**Activity**
How many lines of the data contain the word "Your"? Give only that number.

**Recorded data**
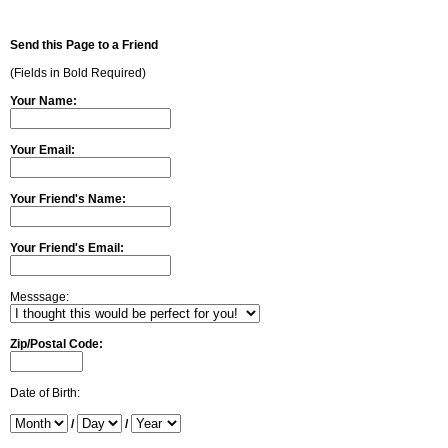
Send this Page to a Friend
(Fields in Bold Required)
Your Name:
Your Email:
Your Friend's Name:
Your Friend's Email:
Messsage:
Zip/Postal Code:
Date of Birth:
/
/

**Problem solution**
4